> [The problem] In the records below, change every "Passou" to "Aprovado" and leave all other text as it is.

> [Extracted entries]
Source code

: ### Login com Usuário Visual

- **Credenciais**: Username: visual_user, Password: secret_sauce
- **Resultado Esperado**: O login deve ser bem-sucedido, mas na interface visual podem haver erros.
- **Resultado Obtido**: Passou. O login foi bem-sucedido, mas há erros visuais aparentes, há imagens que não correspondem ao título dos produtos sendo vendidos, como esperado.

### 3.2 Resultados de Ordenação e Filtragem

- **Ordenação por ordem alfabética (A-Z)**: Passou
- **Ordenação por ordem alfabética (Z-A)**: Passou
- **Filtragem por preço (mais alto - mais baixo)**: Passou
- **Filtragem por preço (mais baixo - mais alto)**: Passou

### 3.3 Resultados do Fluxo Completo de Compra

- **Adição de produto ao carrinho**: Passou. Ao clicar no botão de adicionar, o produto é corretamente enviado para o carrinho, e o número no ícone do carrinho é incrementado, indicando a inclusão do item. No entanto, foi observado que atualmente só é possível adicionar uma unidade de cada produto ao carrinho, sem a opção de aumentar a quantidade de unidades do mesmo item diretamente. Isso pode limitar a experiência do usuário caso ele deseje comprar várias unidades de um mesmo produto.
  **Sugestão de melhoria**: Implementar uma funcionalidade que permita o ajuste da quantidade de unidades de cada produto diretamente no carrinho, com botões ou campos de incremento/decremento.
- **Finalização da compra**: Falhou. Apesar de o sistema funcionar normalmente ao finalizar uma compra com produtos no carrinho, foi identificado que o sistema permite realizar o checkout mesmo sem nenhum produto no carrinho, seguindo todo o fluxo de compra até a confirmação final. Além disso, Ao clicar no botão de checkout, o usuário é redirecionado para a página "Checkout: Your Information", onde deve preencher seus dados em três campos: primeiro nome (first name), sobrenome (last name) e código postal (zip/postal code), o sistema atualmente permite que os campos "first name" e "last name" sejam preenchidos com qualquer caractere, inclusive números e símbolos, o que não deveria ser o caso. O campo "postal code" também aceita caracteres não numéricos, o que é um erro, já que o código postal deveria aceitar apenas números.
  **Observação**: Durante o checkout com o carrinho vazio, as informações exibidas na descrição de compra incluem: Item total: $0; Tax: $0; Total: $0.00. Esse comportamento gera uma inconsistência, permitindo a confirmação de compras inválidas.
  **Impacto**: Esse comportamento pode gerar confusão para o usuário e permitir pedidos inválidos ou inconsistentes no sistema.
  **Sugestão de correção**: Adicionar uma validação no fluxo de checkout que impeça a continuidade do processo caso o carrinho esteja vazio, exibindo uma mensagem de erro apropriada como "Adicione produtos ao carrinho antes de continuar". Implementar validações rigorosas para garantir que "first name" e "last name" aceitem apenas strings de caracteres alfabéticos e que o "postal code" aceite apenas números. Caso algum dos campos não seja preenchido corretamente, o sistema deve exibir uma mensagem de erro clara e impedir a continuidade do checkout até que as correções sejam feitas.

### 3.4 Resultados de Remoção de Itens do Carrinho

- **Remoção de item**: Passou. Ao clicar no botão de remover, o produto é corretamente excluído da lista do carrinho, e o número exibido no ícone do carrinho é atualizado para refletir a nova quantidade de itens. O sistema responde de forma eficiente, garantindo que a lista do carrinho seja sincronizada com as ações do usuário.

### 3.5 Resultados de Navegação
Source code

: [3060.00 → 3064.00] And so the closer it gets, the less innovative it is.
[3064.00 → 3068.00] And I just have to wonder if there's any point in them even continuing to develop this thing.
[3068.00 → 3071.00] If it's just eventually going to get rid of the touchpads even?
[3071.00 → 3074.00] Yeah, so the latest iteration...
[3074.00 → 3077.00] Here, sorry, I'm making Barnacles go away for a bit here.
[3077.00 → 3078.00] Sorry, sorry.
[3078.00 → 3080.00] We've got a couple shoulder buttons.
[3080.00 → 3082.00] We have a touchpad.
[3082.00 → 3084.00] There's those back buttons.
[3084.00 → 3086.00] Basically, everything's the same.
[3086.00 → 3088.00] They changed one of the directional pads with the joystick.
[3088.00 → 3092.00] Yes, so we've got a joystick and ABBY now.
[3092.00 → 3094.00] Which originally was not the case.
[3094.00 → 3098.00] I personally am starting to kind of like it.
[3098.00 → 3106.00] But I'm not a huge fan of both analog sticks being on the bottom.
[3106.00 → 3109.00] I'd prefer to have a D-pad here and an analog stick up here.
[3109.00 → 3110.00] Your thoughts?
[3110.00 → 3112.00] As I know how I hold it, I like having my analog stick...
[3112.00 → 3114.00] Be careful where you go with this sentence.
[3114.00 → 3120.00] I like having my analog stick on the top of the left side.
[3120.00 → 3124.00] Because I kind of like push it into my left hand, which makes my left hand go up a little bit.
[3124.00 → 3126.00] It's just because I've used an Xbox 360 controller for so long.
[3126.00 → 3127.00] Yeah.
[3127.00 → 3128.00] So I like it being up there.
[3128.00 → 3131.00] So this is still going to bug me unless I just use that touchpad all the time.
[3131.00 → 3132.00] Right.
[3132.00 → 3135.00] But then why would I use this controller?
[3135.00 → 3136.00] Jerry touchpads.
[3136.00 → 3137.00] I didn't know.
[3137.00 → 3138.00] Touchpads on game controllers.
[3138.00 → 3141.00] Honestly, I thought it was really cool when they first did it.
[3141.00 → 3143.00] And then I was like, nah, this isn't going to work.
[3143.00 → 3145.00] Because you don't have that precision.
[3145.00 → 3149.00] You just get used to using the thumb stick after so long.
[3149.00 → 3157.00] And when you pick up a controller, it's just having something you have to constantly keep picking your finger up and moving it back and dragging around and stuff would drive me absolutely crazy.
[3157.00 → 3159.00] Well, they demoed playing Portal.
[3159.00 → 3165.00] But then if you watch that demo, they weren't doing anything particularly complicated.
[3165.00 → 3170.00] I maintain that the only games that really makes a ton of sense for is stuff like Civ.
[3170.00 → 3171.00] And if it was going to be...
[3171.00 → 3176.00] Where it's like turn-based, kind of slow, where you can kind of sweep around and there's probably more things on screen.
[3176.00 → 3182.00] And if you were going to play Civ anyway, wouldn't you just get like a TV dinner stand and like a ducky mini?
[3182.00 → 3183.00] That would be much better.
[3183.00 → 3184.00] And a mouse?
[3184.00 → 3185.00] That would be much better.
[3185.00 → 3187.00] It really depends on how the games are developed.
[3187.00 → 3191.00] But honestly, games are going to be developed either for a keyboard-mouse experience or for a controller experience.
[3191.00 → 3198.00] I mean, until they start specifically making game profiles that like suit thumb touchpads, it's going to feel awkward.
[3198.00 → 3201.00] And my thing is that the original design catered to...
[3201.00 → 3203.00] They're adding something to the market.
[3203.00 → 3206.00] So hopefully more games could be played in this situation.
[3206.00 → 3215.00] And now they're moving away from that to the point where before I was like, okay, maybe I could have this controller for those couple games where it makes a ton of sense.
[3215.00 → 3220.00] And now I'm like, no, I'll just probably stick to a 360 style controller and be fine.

> [Answer box]
Source code

: ### Login com Usuário Visual

- **Credenciais**: Username: visual_user, Password: secret_sauce
- **Resultado Esperado**: O login deve ser bem-sucedido, mas na interface visual podem haver erros.
- **Resultado Obtido**: Aprovado. O login foi bem-sucedido, mas há erros visuais aparentes, há imagens que não correspondem ao título dos produtos sendo vendidos, como esperado.

### 3.2 Resultados de Ordenação e Filtragem

- **Ordenação por ordem alfabética (A-Z)**: Aprovado
- **Ordenação por ordem alfabética (Z-A)**: Aprovado
- **Filtragem por preço (mais alto - mais baixo)**: Aprovado
- **Filtragem por preço (mais baixo - mais alto)**: Aprovado

### 3.3 Resultados do Fluxo Completo de Compra

- **Adição de produto ao carrinho**: Aprovado. Ao clicar no botão de adicionar, o produto é corretamente enviado para o carrinho, e o número no ícone do carrinho é incrementado, indicando a inclusão do item. No entanto, foi observado que atualmente só é possível adicionar uma unidade de cada produto ao carrinho, sem a opção de aumentar a quantidade de unidades do mesmo item diretamente. Isso pode limitar a experiência do usuário caso ele deseje comprar várias unidades de um mesmo produto.
  **Sugestão de melhoria**: Implementar uma funcionalidade que permita o ajuste da quantidade de unidades de cada produto diretamente no carrinho, com botões ou campos de incremento/decremento.
- **Finalização da compra**: Falhou. Apesar de o sistema funcionar normalmente ao finalizar uma compra com produtos no carrinho, foi identificado que o sistema permite realizar o checkout mesmo sem nenhum produto no carrinho, seguindo todo o fluxo de compra até a confirmação final. Além disso, Ao clicar no botão de checkout, o usuário é redirecionado para a página "Checkout: Your Information", onde deve preencher seus dados em três campos: primeiro nome (first name), sobrenome (last name) e código postal (zip/postal code), o sistema atualmente permite que os campos "first name" e "last name" sejam preenchidos com qualquer caractere, inclusive números e símbolos, o que não deveria ser o caso. O campo "postal code" também aceita caracteres não numéricos, o que é um erro, já que o código postal deveria aceitar apenas números.
  **Observação**: Durante o checkout com o carrinho vazio, as informações exibidas na descrição de compra incluem: Item total: $0; Tax: $0; Total: $0.00. Esse comportamento gera uma inconsistência, permitindo a confirmação de compras inválidas.
  **Impacto**: Esse comportamento pode gerar confusão para o usuário e permitir pedidos inválidos ou inconsistentes no sistema.
  **Sugestão de correção**: Adicionar uma validação no fluxo de checkout que impeça a continuidade do processo caso o carrinho esteja vazio, exibindo uma mensagem de erro apropriada como "Adicione produtos ao carrinho antes de continuar". Implementar validações rigorosas para garantir que "first name" e "last name" aceitem apenas strings de caracteres alfabéticos e que o "postal code" aceite apenas números. Caso algum dos campos não seja preenchido corretamente, o sistema deve exibir uma mensagem de erro clara e impedir a continuidade do checkout até que as correções sejam feitas.

### 3.4 Resultados de Remoção de Itens do Carrinho

- **Remoção de item**: Aprovado. Ao clicar no botão de remover, o produto é corretamente excluído da lista do carrinho, e o número exibido no ícone do carrinho é atualizado para refletir a nova quantidade de itens. O sistema responde de forma eficiente, garantindo que a lista do carrinho seja sincronizada com as ações do usuário.

### 3.5 Resultados de Navegação
Source code

: [3060.00 → 3064.00] And so the closer it gets, the less innovative it is.
[3064.00 → 3068.00] And I just have to wonder if there's any point in them even continuing to develop this thing.
[3068.00 → 3071.00] If it's just eventually going to get rid of the touchpads even?
[3071.00 → 3074.00] Yeah, so the latest iteration...
[3074.00 → 3077.00] Here, sorry, I'm making Barnacles go away for a bit here.
[3077.00 → 3078.00] Sorry, sorry.
[3078.00 → 3080.00] We've got a couple shoulder buttons.
[3080.00 → 3082.00] We have a touchpad.
[3082.00 → 3084.00] There's those back buttons.
[3084.00 → 3086.00] Basically, everything's the same.
[3086.00 → 3088.00] They changed one of the directional pads with the joystick.
[3088.00 → 3092.00] Yes, so we've got a joystick and ABBY now.
[3092.00 → 3094.00] Which originally was not the case.
[3094.00 → 3098.00] I personally am starting to kind of like it.
[3098.00 → 3106.00] But I'm not a huge fan of both analog sticks being on the bottom.
[3106.00 → 3109.00] I'd prefer to have a D-pad here and an analog stick up here.
[3109.00 → 3110.00] Your thoughts?
[3110.00 → 3112.00] As I know how I hold it, I like having my analog stick...
[3112.00 → 3114.00] Be careful where you go with this sentence.
[3114.00 → 3120.00] I like having my analog stick on the top of the left side.
[3120.00 → 3124.00] Because I kind of like push it into my left hand, which makes my left hand go up a little bit.
[3124.00 → 3126.00] It's just because I've used an Xbox 360 controller for so long.
[3126.00 → 3127.00] Yeah.
[3127.00 → 3128.00] So I like it being up there.
[3128.00 → 3131.00] So this is still going to bug me unless I just use that touchpad all the time.
[3131.00 → 3132.00] Right.
[3132.00 → 3135.00] But then why would I use this controller?
[3135.00 → 3136.00] Jerry touchpads.
[3136.00 → 3137.00] I didn't know.
[3137.00 → 3138.00] Touchpads on game controllers.
[3138.00 → 3141.00] Honestly, I thought it was really cool when they first did it.
[3141.00 → 3143.00] And then I was like, nah, this isn't going to work.
[3143.00 → 3145.00] Because you don't have that precision.
[3145.00 → 3149.00] You just get used to using the thumb stick after so long.
[3149.00 → 3157.00] And when you pick up a controller, it's just having something you have to constantly keep picking your finger up and moving it back and dragging around and stuff would drive me absolutely crazy.
[3157.00 → 3159.00] Well, they demoed playing Portal.
[3159.00 → 3165.00] But then if you watch that demo, they weren't doing anything particularly complicated.
[3165.00 → 3170.00] I maintain that the only games that really makes a ton of sense for is stuff like Civ.
[3170.00 → 3171.00] And if it was going to be...
[3171.00 → 3176.00] Where it's like turn-based, kind of slow, where you can kind of sweep around and there's probably more things on screen.
[3176.00 → 3182.00] And if you were going to play Civ anyway, wouldn't you just get like a TV dinner stand and like a ducky mini?
[3182.00 → 3183.00] That would be much better.
[3183.00 → 3184.00] And a mouse?
[3184.00 → 3185.00] That would be much better.
[3185.00 → 3187.00] It really depends on how the games are developed.
[3187.00 → 3191.00] But honestly, games are going to be developed either for a keyboard-mouse experience or for a controller experience.
[3191.00 → 3198.00] I mean, until they start specifically making game profiles that like suit thumb touchpads, it's going to feel awkward.
[3198.00 → 3201.00] And my thing is that the original design catered to...
[3201.00 → 3203.00] They're adding something to the market.
[3203.00 → 3206.00] So hopefully more games could be played in this situation.
[3206.00 → 3215.00] And now they're moving away from that to the point where before I was like, okay, maybe I could have this controller for those couple games where it makes a ton of sense.
[3215.00 → 3220.00] And now I'm like, no, I'll just probably stick to a 360 style controller and be fine.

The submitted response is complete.